Llegados a este punto, habida cuenta de la hipocresía que supone el poder en casos como los de numerosos miembros, hoy por hoy, defensores a ultranza de la causa rebelde pero ayer cercanos colaboradores de Gadafi; en casos como el de la Unión Europea, donde hasta febrero de 2011 Gadafi estuvo en la antípoda de ser persona non grata; o en casos como Estados Unidos, donde la vara de medir es diferente si se habla de Libia a si se hace de Palestina; lo cierto es que el horizonte democrático como realidad, es algo mucho más complejo que un simple propósito.

El anteriormente mencionado Przeworski decía que para que exista democracia como definición de mínimos es imprescindible que exista representación (que el poder político resida en la ciudadanía); mandato (que el poder político se ejerza en sintonía con las necesidades de la ciudadanía); y control (que el poder político disponga de mecanismos que eviten o detecten sus posibles desviaciones).

Todo ello exige más allá que un propósito, un compromiso firme de quienes van a asumir el período transitorio y a establecer las normas que deben dar lugar a la democracia en Libia; pero también exigen de un compromiso activo, responsable y decidido de la población libia, que debe conformar una cultura política ex novo, y de la comunidad internacional que deberá demostrar, verdaderamente, que la intervención en Libia, justificada sobre la base de evitar una masacre en Bengasi, allá por febrero, no fue en el fondo, la razón con la que enarbolar la bandera de la democracia bajo el subrepticio propósito de salvaguardar unos intereses estratégicos y económicos que, en tal caso, desvirtuarían por completo una razón cuya causa debiera ser infinitamente mayor.

Tampoco podemos obviar el factor regional, pues buena parte de los posibles éxitos del proceso transitorio provendrán del reconocimiento que el nuevo Estado libio obtenga de los diferentes gobiernos árabes de la región y del papel a asumir dentro del tablero del equilibrio árabe.

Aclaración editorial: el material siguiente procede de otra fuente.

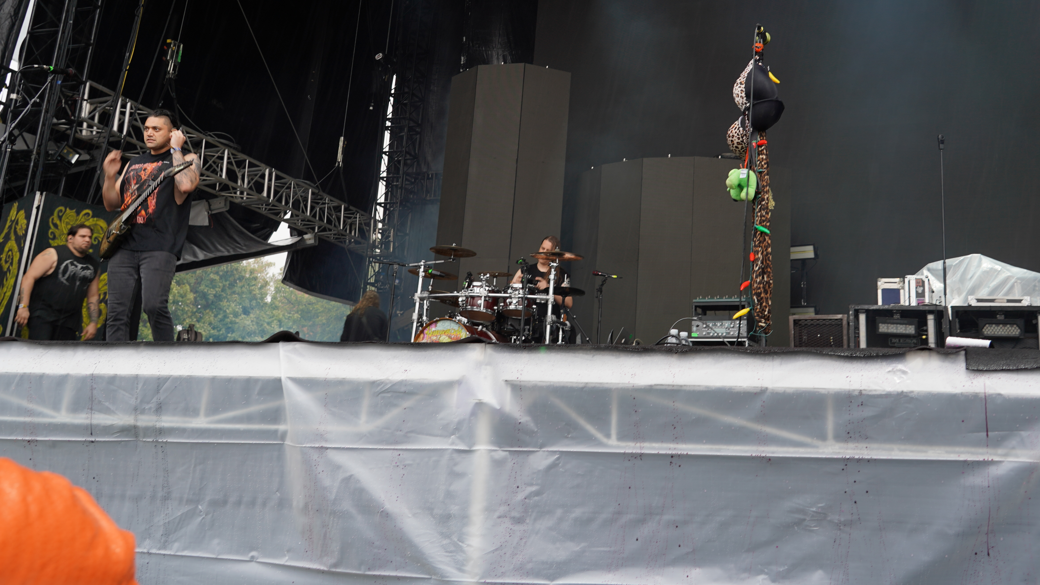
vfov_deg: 29.9
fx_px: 1076
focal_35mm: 39
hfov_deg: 51.5
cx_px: 583
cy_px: 142
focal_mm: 29
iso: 100
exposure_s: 1/60
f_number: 5.6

Lo que resulte de todo esto que sea lo que el pueblo Libio, hoy por fin libre, decida. Aún así, el camino es largo y tanto el gobierno de transición como el que finalmente resulte tras los comicios deberá trabajar en aras de un prestigio y un reconocimiento del que hoy por hoy carecen tanto dentro como fuera del mundo árabe.

**Jerónimo Ríos Sierra es Director para Colombia y América Latina del Instituto de Altos Estudios Europeos (IAEE).